EXTRACT PROVIDED below:
The committee described as “a fundamental breach of acceptable practice of good public sector governance to create a new agency or institution as a response to the seeming failure or poor performance of an existing agency in order to suit political or individual interests”, as well as “misadventure in the public sector at a great cost to government”, the setting up of FRSC to take over partially the functions already apportioned by law to the Federal Ministry of Works and the NPF as a result of seeming poor performance and/or to satisfy political and individual interests.
The committee also observed that the National Oil Spill Detection and Response Agency (NOSDRA) is duplicating the function already assigned by law to the Department of Petroleum Resources (DPR), noting that “besides being a clear case of latter-day overlapping functions of agencies, the continued existence of NOSDRA is tantamount to paying huge salaries to persons who do nothing, but wait for spills to occur. This is despite the fact that there is a standard operating procedure for oil companies in Nigeria to clean up oil spill whenever it occurs”.
The committee also noted that three agencies: the Universal Basic Education Commission (UBEC), the Nomadic Education Commission (NEC), and the National Commission for Mass Literacy, Adult and Non-Formal Education (NCMLA) all perform functions related to the provision of basic education.
“The question then arises as to why they continue to function as separate bodies. Our committee is of the view that the functions of all the other agencies should be taken over by UBEC as there is no economic gain in having the three bodies as separate entities”.
The panel noted that sadly, 12 years after the White Paper on the Ahmed Joda Panel Report on the Review, Harmonization and Rationalization of Federal Government parastatals, institutions and agencies (2000), some parastatals and agencies, which government had decided should either be scrapped, commercialized, privatized or self-funding, were still receiving full government funding, which runs into billions of Naira.
Oronsaye, while submitting the report, regretted that “the long-standing challenges that beset the Nigerian public sector, including the parastatals, have created a “single story” of inefficiency, corruption, poor work environment, low morale, ineffectiveness, deceit and low productivity, thereby establishing a perception of a dysfunctional and unproductive public sector. The weaknesses in the “single story” have sometimes placed the Sector in a situation where it is unable to perform its legitimate functions creditably.
The committee also highlighted the case of the Nigerian broadcasting agencies (the Nigerian Television Authority (NTA), the Federal Radio Corporation of Nigeria (FRCN) and the Voice of Nigeria (VON) which he said the committee believed focus more on structures rather than acquisition of broadcasting software.
End of EXTRACT PROVIDED.
SUPPLIED DATA below:
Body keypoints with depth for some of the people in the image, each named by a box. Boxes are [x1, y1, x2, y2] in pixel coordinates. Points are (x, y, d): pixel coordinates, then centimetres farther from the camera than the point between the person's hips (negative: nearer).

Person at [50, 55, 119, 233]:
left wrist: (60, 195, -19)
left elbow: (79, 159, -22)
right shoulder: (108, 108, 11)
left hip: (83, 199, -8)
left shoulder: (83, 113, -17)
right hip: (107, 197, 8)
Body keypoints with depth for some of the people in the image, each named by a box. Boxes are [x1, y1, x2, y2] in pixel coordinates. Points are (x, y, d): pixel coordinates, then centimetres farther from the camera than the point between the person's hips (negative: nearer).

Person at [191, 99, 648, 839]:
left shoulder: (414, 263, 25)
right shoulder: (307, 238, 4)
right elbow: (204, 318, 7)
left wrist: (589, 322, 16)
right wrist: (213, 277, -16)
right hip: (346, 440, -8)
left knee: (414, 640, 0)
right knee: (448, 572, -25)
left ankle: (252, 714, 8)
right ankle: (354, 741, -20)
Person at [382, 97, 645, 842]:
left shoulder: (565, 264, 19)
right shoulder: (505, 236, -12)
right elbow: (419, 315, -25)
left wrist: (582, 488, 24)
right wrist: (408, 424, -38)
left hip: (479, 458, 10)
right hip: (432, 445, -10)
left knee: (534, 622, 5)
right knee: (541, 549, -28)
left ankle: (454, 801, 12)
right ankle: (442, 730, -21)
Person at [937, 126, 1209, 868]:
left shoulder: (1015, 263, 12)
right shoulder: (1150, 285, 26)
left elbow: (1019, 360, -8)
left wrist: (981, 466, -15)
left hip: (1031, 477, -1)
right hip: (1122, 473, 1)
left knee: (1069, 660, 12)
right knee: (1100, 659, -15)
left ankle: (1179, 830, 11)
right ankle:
End of SUPPLIED DATA.
SUPPLIED DATA below:
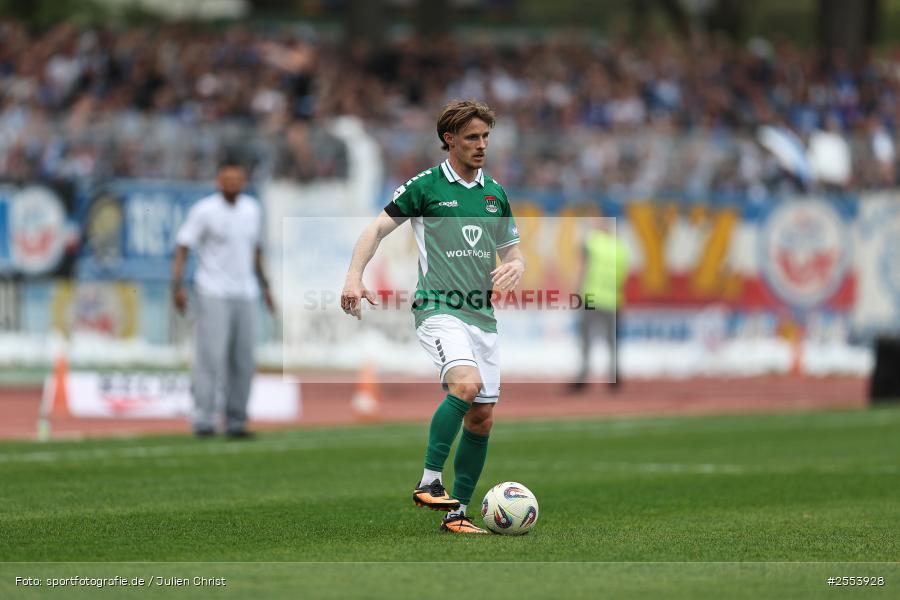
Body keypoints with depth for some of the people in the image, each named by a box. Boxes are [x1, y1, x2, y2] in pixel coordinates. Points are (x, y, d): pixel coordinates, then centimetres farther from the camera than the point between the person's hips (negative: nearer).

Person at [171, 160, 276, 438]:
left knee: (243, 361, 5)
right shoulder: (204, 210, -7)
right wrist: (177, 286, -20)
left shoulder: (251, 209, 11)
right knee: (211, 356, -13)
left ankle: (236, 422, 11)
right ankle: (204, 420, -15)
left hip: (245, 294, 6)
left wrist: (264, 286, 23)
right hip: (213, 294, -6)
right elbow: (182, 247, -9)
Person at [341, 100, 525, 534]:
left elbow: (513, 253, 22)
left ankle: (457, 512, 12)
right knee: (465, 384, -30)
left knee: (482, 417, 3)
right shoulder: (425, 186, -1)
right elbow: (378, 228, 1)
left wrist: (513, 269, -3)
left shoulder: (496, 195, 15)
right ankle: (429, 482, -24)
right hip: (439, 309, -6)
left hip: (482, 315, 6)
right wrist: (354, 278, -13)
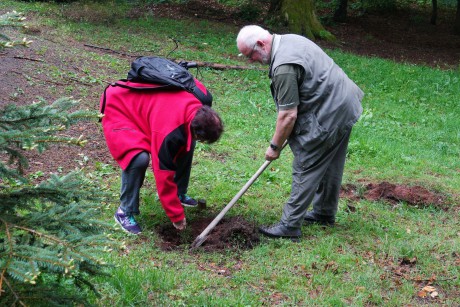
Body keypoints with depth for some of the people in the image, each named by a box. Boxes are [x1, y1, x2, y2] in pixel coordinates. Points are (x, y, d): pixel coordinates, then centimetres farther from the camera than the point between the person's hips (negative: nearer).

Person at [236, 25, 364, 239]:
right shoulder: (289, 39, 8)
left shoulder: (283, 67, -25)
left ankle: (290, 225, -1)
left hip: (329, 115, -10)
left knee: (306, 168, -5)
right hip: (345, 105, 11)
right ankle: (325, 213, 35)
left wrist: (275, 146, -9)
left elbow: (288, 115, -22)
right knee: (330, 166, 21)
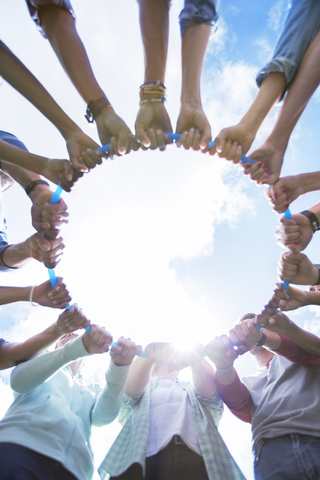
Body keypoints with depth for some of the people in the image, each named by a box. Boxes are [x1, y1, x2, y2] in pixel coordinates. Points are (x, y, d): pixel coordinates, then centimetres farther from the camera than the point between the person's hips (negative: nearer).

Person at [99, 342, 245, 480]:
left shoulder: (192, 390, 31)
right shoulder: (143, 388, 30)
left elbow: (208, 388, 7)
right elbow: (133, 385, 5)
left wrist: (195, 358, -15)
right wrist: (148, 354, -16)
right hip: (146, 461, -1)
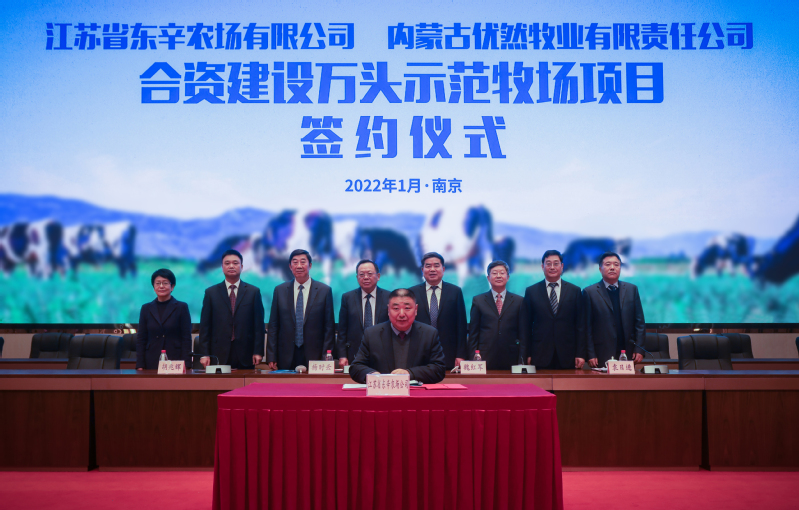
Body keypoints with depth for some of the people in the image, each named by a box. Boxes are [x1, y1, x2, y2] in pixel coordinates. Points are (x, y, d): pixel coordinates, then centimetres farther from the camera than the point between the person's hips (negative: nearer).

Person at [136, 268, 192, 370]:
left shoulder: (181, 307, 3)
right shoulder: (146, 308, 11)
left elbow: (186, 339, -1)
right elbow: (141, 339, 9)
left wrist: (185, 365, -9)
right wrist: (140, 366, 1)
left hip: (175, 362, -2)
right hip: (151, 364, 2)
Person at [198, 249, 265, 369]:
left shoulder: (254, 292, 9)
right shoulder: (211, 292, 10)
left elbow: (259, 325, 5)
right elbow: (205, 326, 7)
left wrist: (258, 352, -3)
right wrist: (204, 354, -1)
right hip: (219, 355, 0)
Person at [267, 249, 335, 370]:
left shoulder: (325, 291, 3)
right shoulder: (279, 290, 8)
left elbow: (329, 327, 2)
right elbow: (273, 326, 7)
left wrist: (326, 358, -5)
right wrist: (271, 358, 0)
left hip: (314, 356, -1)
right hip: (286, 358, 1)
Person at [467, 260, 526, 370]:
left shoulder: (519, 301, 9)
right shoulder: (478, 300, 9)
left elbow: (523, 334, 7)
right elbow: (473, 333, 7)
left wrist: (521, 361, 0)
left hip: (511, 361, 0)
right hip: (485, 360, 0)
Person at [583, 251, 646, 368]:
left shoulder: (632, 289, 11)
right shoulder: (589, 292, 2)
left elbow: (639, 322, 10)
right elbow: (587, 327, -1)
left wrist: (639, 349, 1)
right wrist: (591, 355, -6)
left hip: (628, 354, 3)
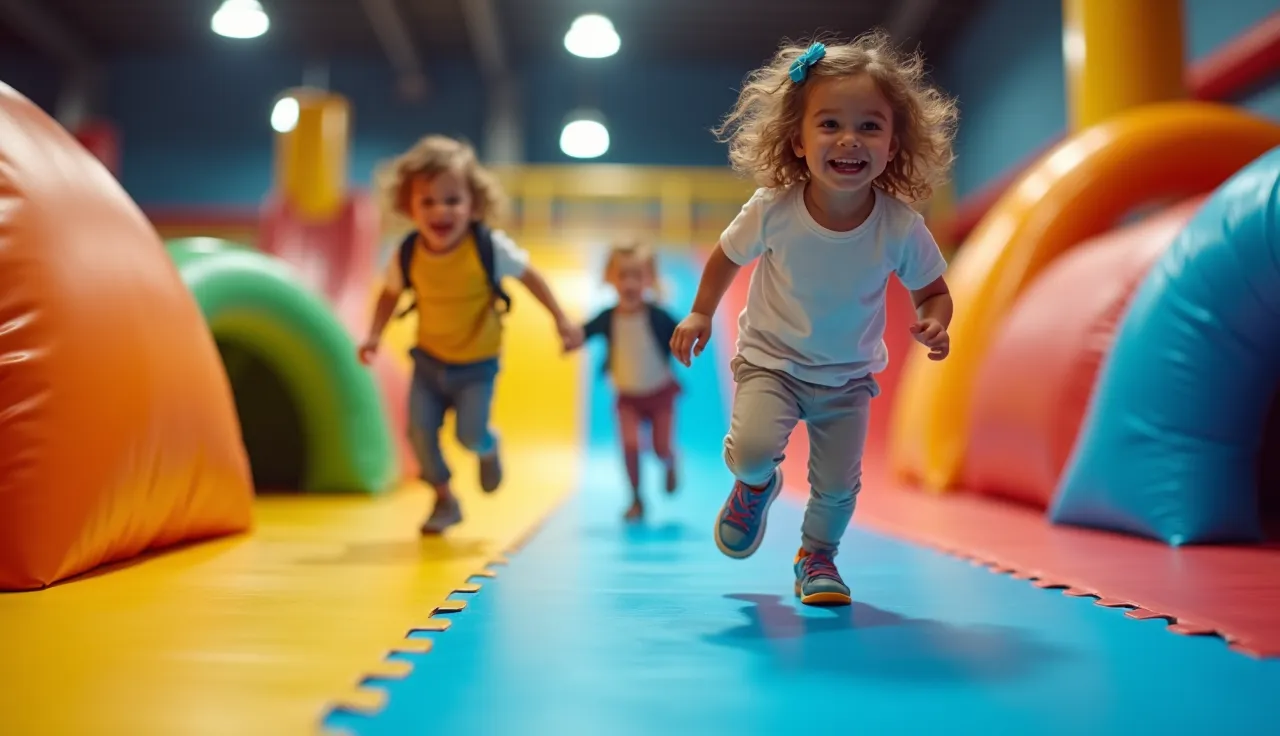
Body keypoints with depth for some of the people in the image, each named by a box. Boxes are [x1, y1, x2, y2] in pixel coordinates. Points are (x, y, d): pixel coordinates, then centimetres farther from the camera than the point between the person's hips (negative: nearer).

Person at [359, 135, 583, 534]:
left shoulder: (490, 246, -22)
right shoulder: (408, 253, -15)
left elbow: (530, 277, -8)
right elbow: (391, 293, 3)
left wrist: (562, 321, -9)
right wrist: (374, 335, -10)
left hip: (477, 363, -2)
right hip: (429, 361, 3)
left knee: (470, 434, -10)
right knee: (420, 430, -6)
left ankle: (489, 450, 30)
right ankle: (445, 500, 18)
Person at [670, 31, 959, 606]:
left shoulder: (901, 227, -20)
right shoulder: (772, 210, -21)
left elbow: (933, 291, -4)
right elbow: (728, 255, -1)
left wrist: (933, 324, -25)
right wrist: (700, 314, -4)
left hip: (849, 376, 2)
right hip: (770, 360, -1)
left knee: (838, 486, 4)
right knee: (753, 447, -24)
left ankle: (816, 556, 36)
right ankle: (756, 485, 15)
End of SUPPLIED DATA.
## WORK TO COMPLETE
A) Reproduce the part of the extract on the committee's review of federal agencies starting at "Oronsaye, while submitting" and ending at "of broadcasting software.".
B) Answer these questions using the extract on the committee's review of federal agencies:
(i) According to the committee, which body's legally assigned function is NOSDRA duplicating?
(ii) Which agency should take over the functions of the other basic education bodies, in the committee's view?
(iii) How many years after the White Paper on the Ahmed Joda Panel Report were some agencies still receiving full government funding?

## EXERCISE SOLUTIONS
A)
Oronsaye, while submitting the report, regretted that “the long-standing challenges that beset the Nigerian public sector, including the parastatals, have created a “single story” of inefficiency, corruption, poor work environment, low morale, ineffectiveness, deceit and low productivity, thereby establishing a perception of a dysfunctional and unproductive public sector. The weaknesses in the “single story” have sometimes placed the Sector in a situation where it is unable to perform its legitimate functions creditably.
The committee also highlighted the case of the Nigerian broadcasting agencies (the Nigerian Television Authority (NTA), the Federal Radio Corporation of Nigeria (FRCN) and the Voice of Nigeria (VON) which he said the committee believed focus more on structures rather than acquisition of broadcasting software.

B)
(i) The Department of Petroleum Resources (DPR)
(ii) The Universal Basic Education Commission (UBEC)
(iii) 12 years